Friday, January 27th, 2012

004Babies are a blessing.  We all know this.  Some of us are just more acutely aware of this than others.  Take my cousin, for example, who is even as I write…struggling to get pregnant on another…her last…IVF cycle.  And then there are those like me who get pregnant easily, but have the darndest time staying pregnant.

My babies are such a blessing.

There’s something I never anticipated, however.  And that is…the gift that Kenna would give to us.

I’m not sure where to begin.

How about with…family is everything.  At least…it is to me.  I’ve always longed to have this big close family.  It’s what I’ve always been drawn to.  I grew up with a small family.  And we were close.  We did church together and Sunday lunch together and all of our holidays together.  And then I married.  I tried to have the family I had growing up.  Only the ex never wanted to go to church with us and his family messed up most holidays.  So, when I had the urge to move south, to start anew…the pull of promise was so much greater than all I was leaving behind.

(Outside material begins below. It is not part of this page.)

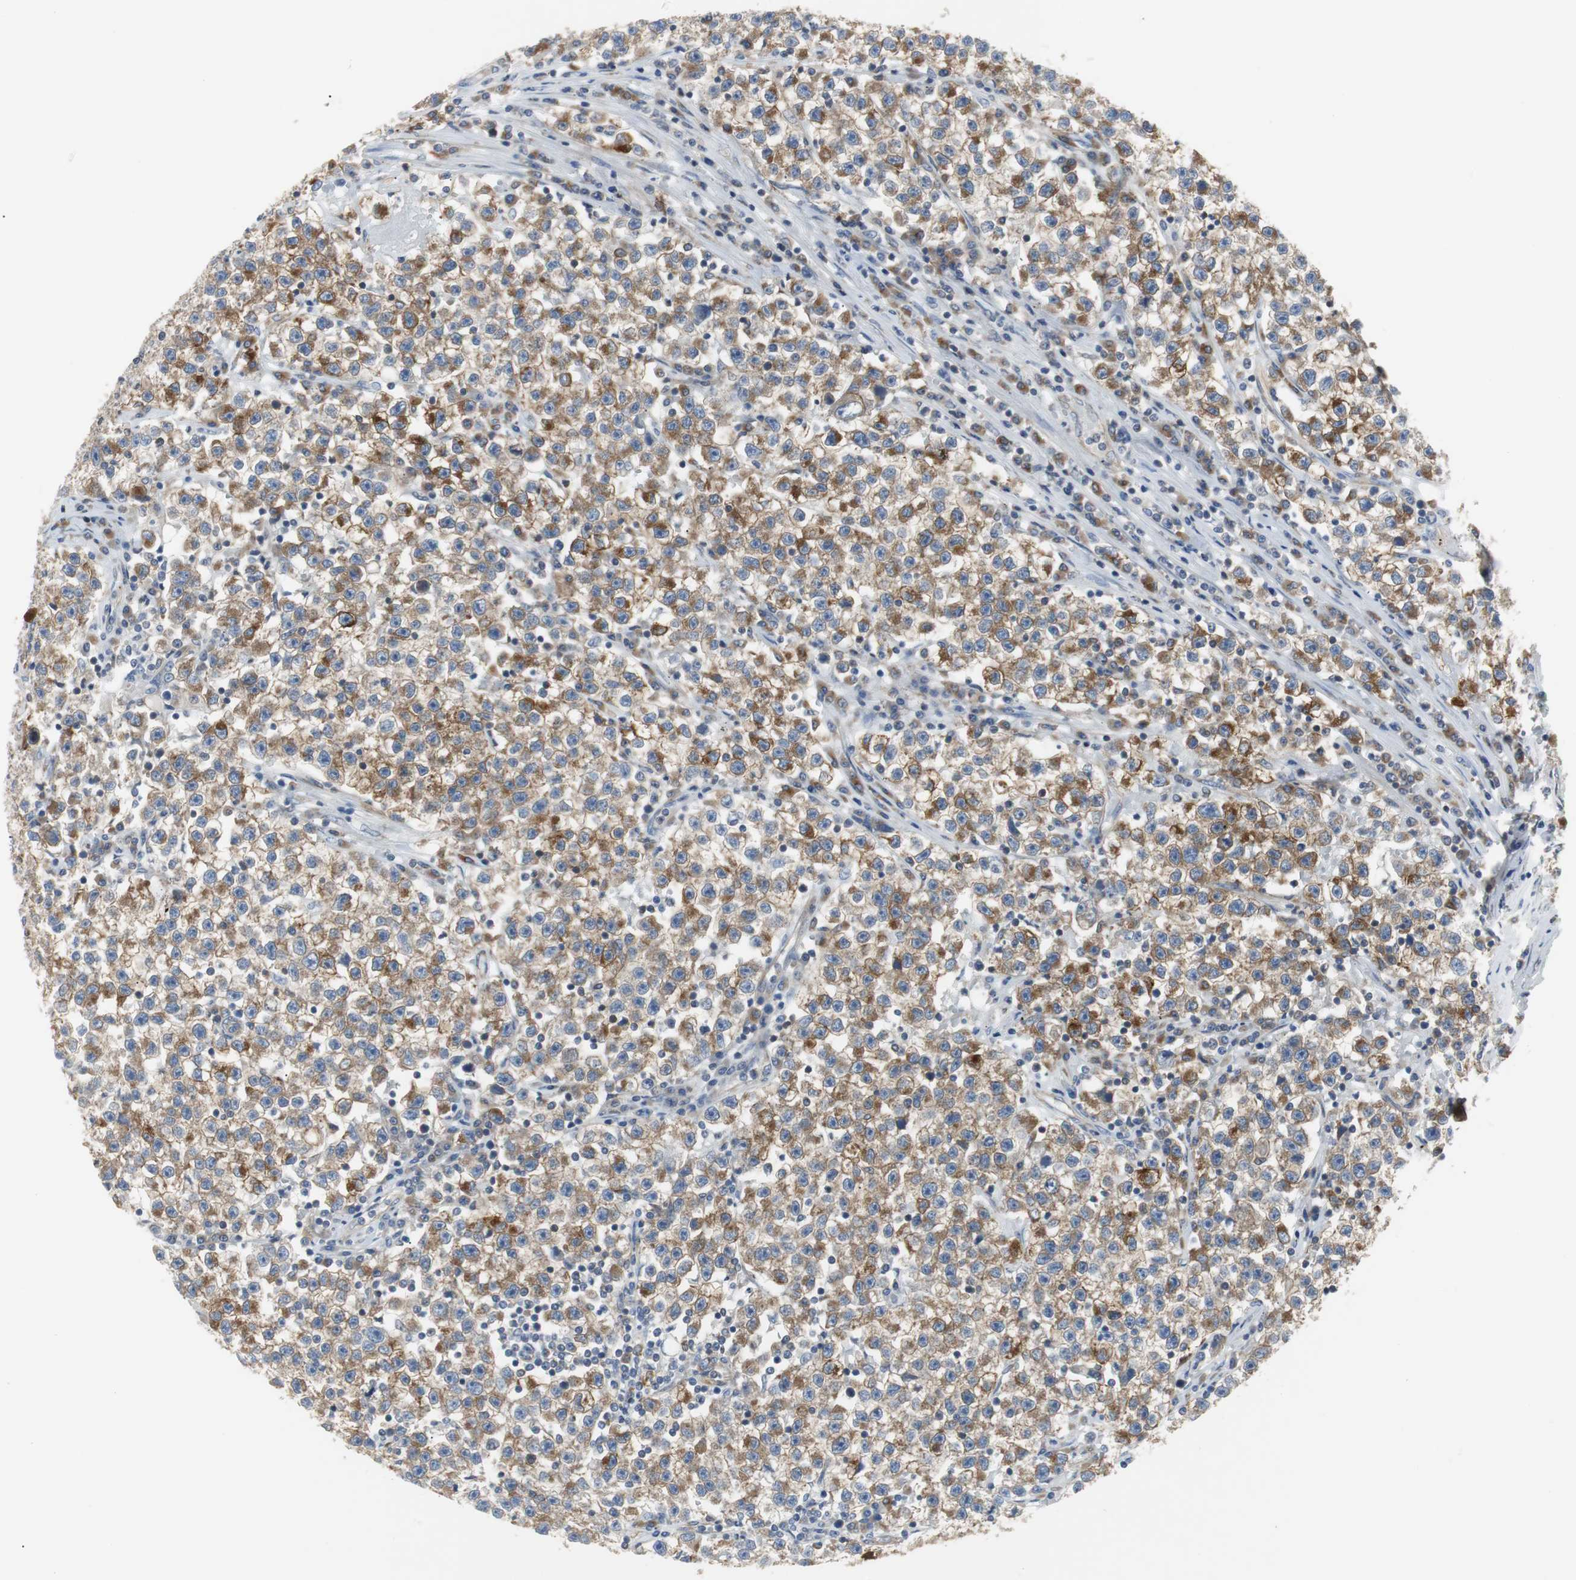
{"staining": {"intensity": "moderate", "quantity": "25%-75%", "location": "cytoplasmic/membranous"}, "tissue": "testis cancer", "cell_type": "Tumor cells", "image_type": "cancer", "snomed": [{"axis": "morphology", "description": "Seminoma, NOS"}, {"axis": "topography", "description": "Testis"}], "caption": "This image demonstrates immunohistochemistry (IHC) staining of seminoma (testis), with medium moderate cytoplasmic/membranous positivity in approximately 25%-75% of tumor cells.", "gene": "GYS1", "patient": {"sex": "male", "age": 22}}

I had hoped that the ex and I could have a new start far away from our problems.  Only…that didn’t happen.  I held on as long as I could.  Maybe I held on too long.  All that matters is that I’m happy now and I feel like I am where I was meant to be.  I’m having my second chance at love, at life, at family.

So Kenna was a gift.  She was so hard to come by.  And every day is still touch and go.

My dream of a family…still alive and kicking even though it has seemed so far away.

Rachel had moved out.  I was having issues with other family members.  S wasn’t feeling particularly warm and fuzzy toward his family.  And it felt like it was the two of us against the world.

Then Kenna was born.  Everything changed.

Dad and Vicki were at the hospital all day with us.  And I felt guilty because they arrived just before I was getting prepped for surgery.  It made for a long day for them.  It had already been a long day for us.

They stayed to see Kenna.  They stayed to see me.  We all talked once I was in my room.  And there were more visits, lots of visits, so many visits that the time in the hospital was a blur.  Dad and Vicki and Mawmaw and Christie, S’s sister, and Lonnie and Lindsay all spent time with me.  S was a constant fixture.

It didn’t end there.

That was just the beginning.

Soon, there was more healing.  Lots of healing.  Relationships that were strained…healed.  And I am so very happy about that.

It’s like a wonderful unexpected gift.  Kenna’s gift for us.

Babies are a blessing.  They have a wonderful way of bringing people together, reminding them how precious life is.  Ah, but Kenna has done even more.  She has given all of us a common goal.  We are all working together, getting closer, talking more, interacting more, all because we want Kenna to live.  It’s a gift that transcends family.

I am now getting closer to people I haven’t been close to for years…maybe ever.  Mere acquaintances have become friends.  And friends…well they are now family.  It’s not a bad way to live.

Kenna has quite the reach.

And I’m hoping her gift doesn’t begin and end with our family.  I’m hoping that everyone who reads is touched by my baby girl.  My wish for all of you is that you realize what a gift life is, how precious time is and that you stop wasting both.  I hope that you think about Kenna and snuggle closer to your spouse, kiss your kids more, pet your pooch, call your mom, make up with anyone you need to.

Think of Kenna and know that life and time are a precious gift.  Make the most of them.